--- Exercise brief ---
Repeat the records in full. No pictures belong in the copy.

[Page-level text extractions]
Content starts
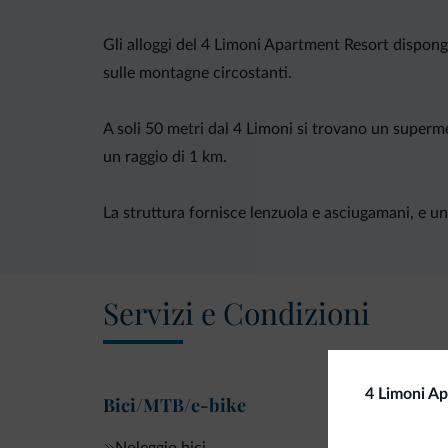
Gli alloggi del 4 Limoni Apartment Resort dispongo
sulle montagne circostanti.
A soli 50 metri dal 4 Limoni si trovano un superme
un raggio di 1 km.
La struttura fornisce lenzuola e asciugamani, e una
Servizi e Condizioni
4 Limoni A
Bici/MTB/e-bike
Noleggio bici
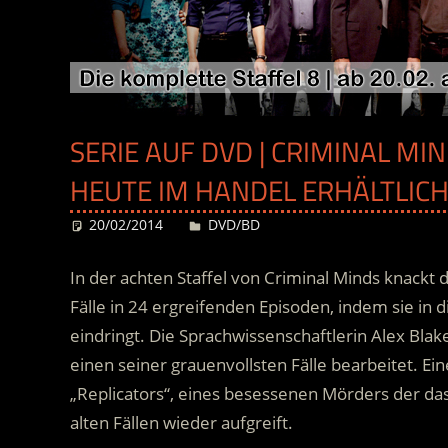
SERIE AUF DVD | CRIMINAL MIN
HEUTE IM HANDEL ERHÄLTLIC
20/02/2014
Desiree
DVD/BD
In der achten Staffel von Criminal Minds knackt d
Fälle in 24 ergreifenden Episoden, indem sie i
eindringt. Die Sprachwissenschaftlerin Alex Bla
einen seiner grauenvollsten Fälle bearbeitet.
Ein
„Replicators“, eines besessenen Mörders der d
alten Fällen wieder aufgreift.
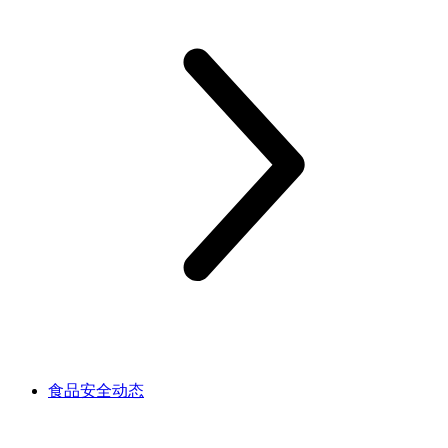
食品安全动态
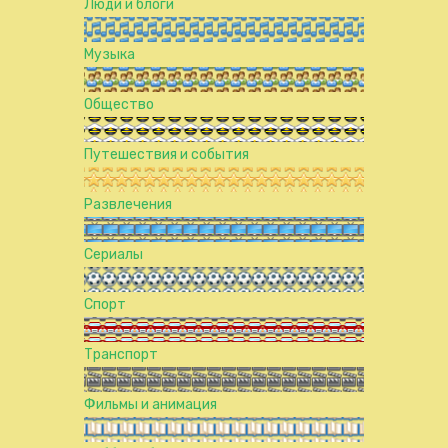
Люди и блоги
Музыка
Общество
Путешествия и события
Развлечения
Сериалы
Спорт
Транспорт
Фильмы и анимация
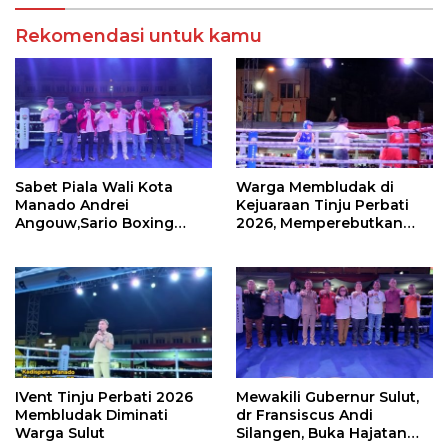
Rekomendasi untuk kamu
Sabet Piala Wali Kota
Warga Membludak di
Manado Andrei
Kejuaraan Tinju Perbati
Angouw,Sario Boxing
2026, Memperebutkan
Camp Juara Umum Tinju
Piala Wali Kota
Perbati 2026
IVent Tinju Perbati 2026
Mewakili Gubernur Sulut,
Membludak Diminati
dr Fransiscus Andi
Warga Sulut
Silangen, Buka Hajatan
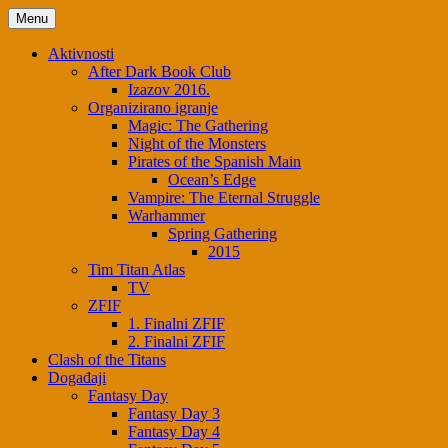
Skip
Menu
to
content
Aktivnosti
After Dark Book Club
Izazov 2016.
Organizirano igranje
Magic: The Gathering
Night of the Monsters
Pirates of the Spanish Main
Ocean’s Edge
Vampire: The Eternal Struggle
Warhammer
Spring Gathering
2015
Tim Titan Atlas
TV
ZFIF
1. Finalni ZFIF
2. Finalni ZFIF
Clash of the Titans
Događaji
Fantasy Day
Fantasy Day 3
Fantasy Day 4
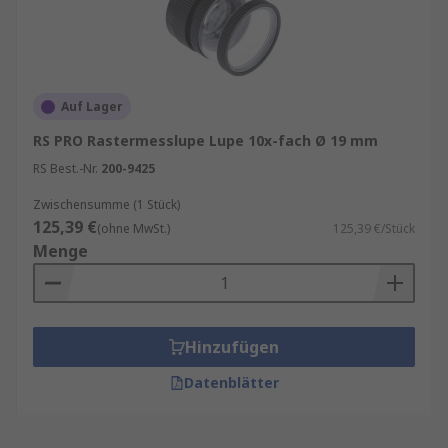
Auf Lager
RS PRO Rastermesslupe Lupe 10x-fach Ø 19 mm
RS Best.-Nr.
200-9425
Zwischensumme (1 Stück)
125,39 €
(ohne MwSt.)
125,39 €/Stück
Menge
Hinzufügen
Datenblätter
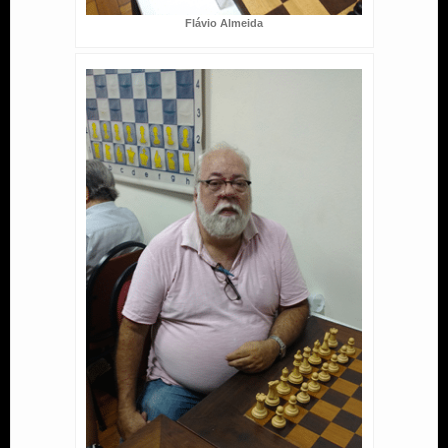
Flávio Almeida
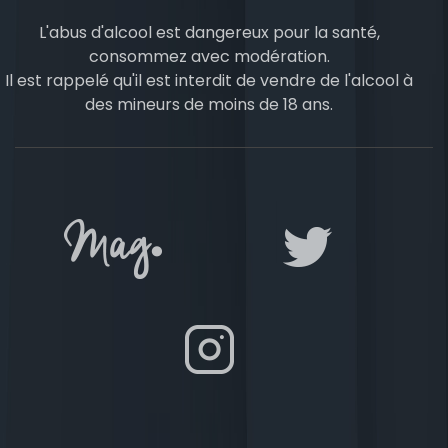
L'abus d'alcool est dangereux pour la santé,
consommez avec modération.
Il est rappelé qu'il est interdit de vendre de l'alcool à
des mineurs de moins de 18 ans.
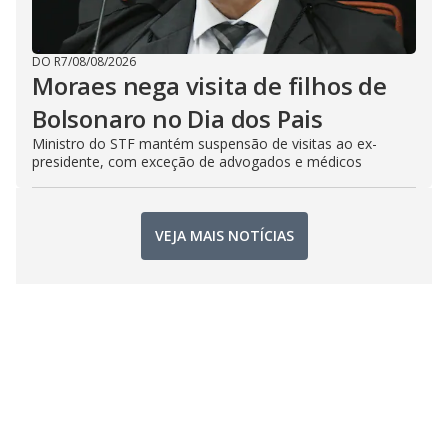
DO R7
/
08/08/2026
Moraes nega visita de filhos de
Bolsonaro no Dia dos Pais
Ministro do STF mantém suspensão de visitas ao ex-
presidente, com exceção de advogados e médicos
VEJA MAIS NOTÍCIAS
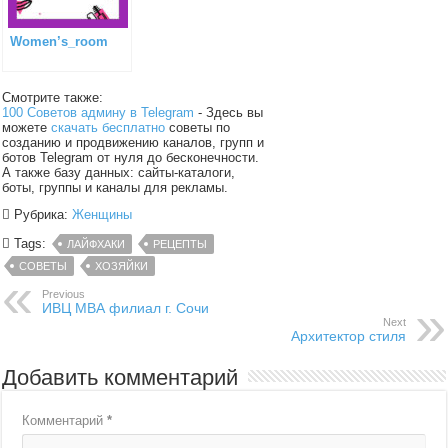
Women’s_room
Смотрите также:
100 Советов админу в Telegram
- Здесь вы
можете
скачать бесплатно
советы по
созданию и продвижению каналов, групп и
ботов Telegram от нуля до бесконечности.
А также базу данных: сайты-каталоги,
боты, группы и каналы для рекламы.
Рубрика:
Женщины
Tags:
ЛАЙФХАКИ
РЕЦЕПТЫ
СОВЕТЫ
ХОЗЯЙКИ
Previous
ИВЦ МВА филиал г. Сочи
Next
Архитектор стиля
Добавить комментарий
Комментарий
*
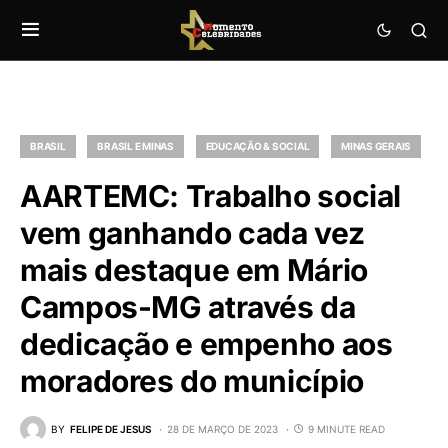
BRASIL
BRASIL E MINAS
EDUCAÇÃO & SOCIAL
MINAS GERAIS
AARTEMC: Trabalho social
vem ganhando cada vez
mais destaque em Mário
Campos-MG através da
dedicação e empenho aos
moradores do município
BY
FELIPE DE JESUS
28 DE MARÇO DE 2023
9 MINUTE READ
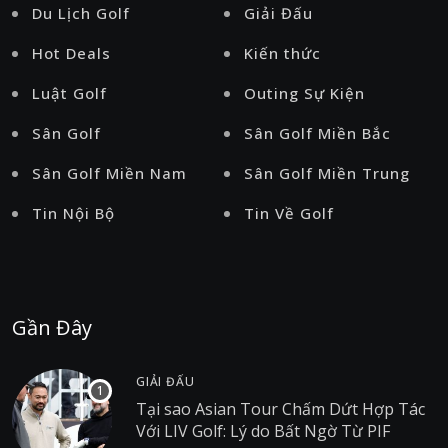
Du Lịch Golf
Giải Đấu
Hot Deals
Kiến thức
Luật Golf
Outing Sự Kiện
Sân Golf
Sân Golf Miền Bắc
Sân Golf Miền Nam
Sân Golf Miền Trung
Tin Nội Bộ
Tin Về Golf
Gần Đây
GIẢI ĐẤU
Tại sao Asian Tour Chấm Dứt Hợp Tác
Với LIV Golf: Lý do Bất Ngờ Từ PIF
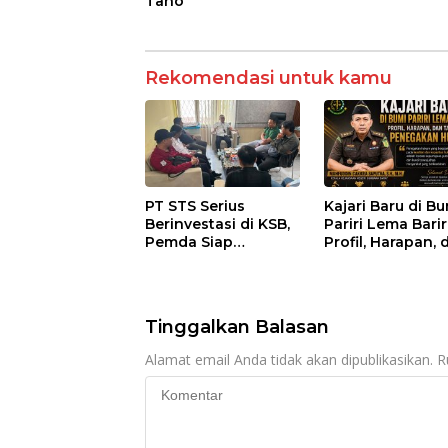
Tano
Rekomendasi untuk kamu
PT STS Serius
Kajari Baru di B
Berinvestasi di KSB,
Pariri Lema Bariri
Pemda Siap
Profil, Harapan, 
Fasilitasi Perizinan
Tantangan
dan Pastikan
Penegakan Huk
Kepatuhan Regulasi
Tinggalkan Balasan
Alamat email Anda tidak akan dipublikasikan.
R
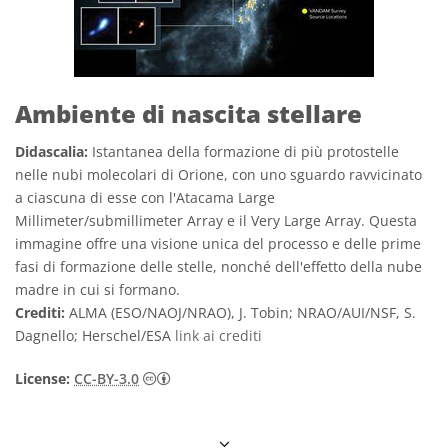
Ambiente di nascita stellare
Didascalia:
Istantanea della formazione di più protostelle
nelle nubi molecolari di Orione, con uno sguardo ravvicinato
a ciascuna di esse con l'Atacama Large
Millimeter/submillimeter Array e il Very Large Array. Questa
immagine offre una visione unica del processo e delle prime
fasi di formazione delle stelle, nonché dell'effetto della nube
madre in cui si formano.
Crediti:
ALMA (ESO/NAOJ/NRAO), J. Tobin; NRAO/AUI/NSF, S.
Dagnello; Herschel/ESA
link ai crediti
Creative Commons Attribuzione 3.0 Unpo
License:
CC-BY-3.0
Content ends
--- Solution to this exercise ---
Gli alloggi del 4 Limoni Apartment Resort dispongo
sulle montagne circostanti.
A soli 50 metri dal 4 Limoni si trovano un superme
un raggio di 1 km.
La struttura fornisce lenzuola e asciugamani, e una
Servizi e Condizioni
4 Limoni A
Bici/MTB/e-bike
Noleggio bici
SERIE AUF DVD | CRIMINAL MIN
HEUTE IM HANDEL ERHÄLTLIC
20/02/2014
Desiree
DVD/BD
In der achten Staffel von Criminal Minds knackt d
Fälle in 24 ergreifenden Episoden, indem sie i
eindringt. Die Sprachwissenschaftlerin Alex Bla
einen seiner grauenvollsten Fälle bearbeitet.
Ein
„Replicators“, eines besessenen Mörders der d
alten Fällen wieder aufgreift.
食品安全动态
Люди и блоги
Музыка
Общество
Путешествия и события
Развлечения
Сериалы
Спорт
Транспорт
Фильмы и анимация
Rekomendasi untuk kamu
Sabet Piala Wali Kota
Warga Membludak di
Manado Andrei
Kejuaraan Tinju Perbati
Angouw,Sario Boxing
2026, Memperebutkan
Camp Juara Umum Tinju
Piala Wali Kota
Perbati 2026
IVent Tinju Perbati 2026
Mewakili Gubernur Sulut,
Membludak Diminati
dr Fransiscus Andi
Warga Sulut
Silangen, Buka Hajatan
Skip
Menu
to
content
Aktivnosti
After Dark Book Club
Izazov 2016.
Organizirano igranje
Magic: The Gathering
Night of the Monsters
Pirates of the Spanish Main
Ocean’s Edge
Vampire: The Eternal Struggle
Warhammer
Spring Gathering
2015
Tim Titan Atlas
TV
ZFIF
1. Finalni ZFIF
2. Finalni ZFIF
Clash of the Titans
Događaji
Fantasy Day
Fantasy Day 3
Fantasy Day 4
Auf Lager
RS PRO Rastermesslupe Lupe 10x-fach Ø 19 mm
RS Best.-Nr.
200-9425
Zwischensumme (1 Stück)
125,39 €
(ohne MwSt.)
125,39 €/Stück
Menge
Hinzufügen
Datenblätter
Flávio Almeida
L'abus d'alcool est dangereux pour la santé,
consommez avec modération.
Il est rappelé qu'il est interdit de vendre de l'alcool à
des mineurs de moins de 18 ans.
DO R7
/
08/08/2026
Moraes nega visita de filhos de
Bolsonaro no Dia dos Pais
Ministro do STF mantém suspensão de visitas ao ex-
presidente, com exceção de advogados e médicos
VEJA MAIS NOTÍCIAS
Women’s_room
Смотрите также:
100 Советов админу в Telegram
- Здесь вы
можете
скачать бесплатно
советы по
созданию и продвижению каналов, групп и
ботов Telegram от нуля до бесконечности.
А также базу данных: сайты-каталоги,
боты, группы и каналы для рекламы.
Рубрика:
Женщины
Tags:
ЛАЙФХАКИ
РЕЦЕПТЫ
СОВЕТЫ
ХОЗЯЙКИ
Previous
ИВЦ МВА филиал г. Сочи
Next
Архитектор стиля
Добавить комментарий
Комментарий
*
BRASIL
BRASIL E MINAS
EDUCAÇÃO & SOCIAL
MINAS GERAIS
AARTEMC: Trabalho social
vem ganhando cada vez
mais destaque em Mário
Campos-MG através da
dedicação e empenho aos
moradores do município
BY
FELIPE DE JESUS
28 DE MARÇO DE 2023
9 MINUTE READ
Du Lịch Golf
Giải Đấu
Hot Deals
Kiến thức
Luật Golf
Outing Sự Kiện
Sân Golf
Sân Golf Miền Bắc
Sân Golf Miền Nam
Sân Golf Miền Trung
Tin Nội Bộ
Tin Về Golf
Gần Đây
GIẢI ĐẤU
Tại sao Asian Tour Chấm Dứt Hợp Tác
Với LIV Golf: Lý do Bất Ngờ Từ PIF
Tano
Rekomendasi untuk kamu
PT STS Serius
Kajari Baru di B
Berinvestasi di KSB,
Pariri Lema Bariri
Pemda Siap
Profil, Harapan, 
Fasilitasi Perizinan
Tantangan
dan Pastikan
Penegakan Huk
Kepatuhan Regulasi
Tinggalkan Balasan
Alamat email Anda tidak akan dipublikasikan.
R
Ambiente di nascita stellare
Didascalia:
Istantanea della formazione di più protostelle
nelle nubi molecolari di Orione, con uno sguardo ravvicinato
a ciascuna di esse con l'Atacama Large
Millimeter/submillimeter Array e il Very Large Array. Questa
immagine offre una visione unica del processo e delle prime
fasi di formazione delle stelle, nonché dell'effetto della nube
madre in cui si formano.
Crediti:
ALMA (ESO/NAOJ/NRAO), J. Tobin; NRAO/AUI/NSF, S.
Dagnello; Herschel/ESA
link ai crediti
Creative Commons Attribuzione 3.0 Unpo
License:
CC-BY-3.0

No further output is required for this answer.